* Work order
Pick out each line in the records below that contains the string "Chovná". Copy every such line in full.

* Data for review
++++++++

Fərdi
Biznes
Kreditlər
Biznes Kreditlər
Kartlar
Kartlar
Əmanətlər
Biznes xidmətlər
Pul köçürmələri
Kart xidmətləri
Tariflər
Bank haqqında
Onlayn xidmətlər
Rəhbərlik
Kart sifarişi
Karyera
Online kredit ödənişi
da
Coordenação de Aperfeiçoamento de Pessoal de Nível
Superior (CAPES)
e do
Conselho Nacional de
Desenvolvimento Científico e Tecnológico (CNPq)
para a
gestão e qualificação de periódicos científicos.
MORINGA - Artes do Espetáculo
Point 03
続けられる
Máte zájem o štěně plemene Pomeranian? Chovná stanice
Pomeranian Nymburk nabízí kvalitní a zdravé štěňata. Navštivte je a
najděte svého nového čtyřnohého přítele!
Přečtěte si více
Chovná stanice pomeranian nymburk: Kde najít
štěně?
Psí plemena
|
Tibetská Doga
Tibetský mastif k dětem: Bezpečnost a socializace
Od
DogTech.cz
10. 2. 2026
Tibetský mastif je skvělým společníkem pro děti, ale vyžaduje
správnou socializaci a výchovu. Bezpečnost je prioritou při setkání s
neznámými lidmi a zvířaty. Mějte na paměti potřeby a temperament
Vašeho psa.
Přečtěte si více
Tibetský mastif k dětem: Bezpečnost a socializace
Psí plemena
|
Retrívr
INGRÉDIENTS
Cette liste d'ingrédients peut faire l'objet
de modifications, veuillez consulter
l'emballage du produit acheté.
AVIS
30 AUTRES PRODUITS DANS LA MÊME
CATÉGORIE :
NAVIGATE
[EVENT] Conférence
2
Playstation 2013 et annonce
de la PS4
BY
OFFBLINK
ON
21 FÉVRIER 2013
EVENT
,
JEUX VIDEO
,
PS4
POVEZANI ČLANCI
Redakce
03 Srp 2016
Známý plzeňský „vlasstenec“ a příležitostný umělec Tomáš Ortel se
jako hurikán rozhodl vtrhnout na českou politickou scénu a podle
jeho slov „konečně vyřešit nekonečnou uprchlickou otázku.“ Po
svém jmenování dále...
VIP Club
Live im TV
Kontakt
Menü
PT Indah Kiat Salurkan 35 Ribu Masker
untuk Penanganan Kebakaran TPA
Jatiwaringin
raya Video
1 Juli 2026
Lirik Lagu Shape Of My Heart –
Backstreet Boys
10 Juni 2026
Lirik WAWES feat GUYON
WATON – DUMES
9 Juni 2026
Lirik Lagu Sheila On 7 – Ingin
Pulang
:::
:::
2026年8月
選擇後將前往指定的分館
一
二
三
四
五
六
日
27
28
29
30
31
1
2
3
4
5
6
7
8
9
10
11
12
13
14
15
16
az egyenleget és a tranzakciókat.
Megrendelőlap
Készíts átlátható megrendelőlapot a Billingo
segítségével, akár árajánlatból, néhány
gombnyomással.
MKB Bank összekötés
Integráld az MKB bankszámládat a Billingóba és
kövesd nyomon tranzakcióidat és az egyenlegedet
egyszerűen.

++++++++

* Output below
Máte zájem o štěně plemene Pomeranian? Chovná stanice
Chovná stanice pomeranian nymburk: Kde najít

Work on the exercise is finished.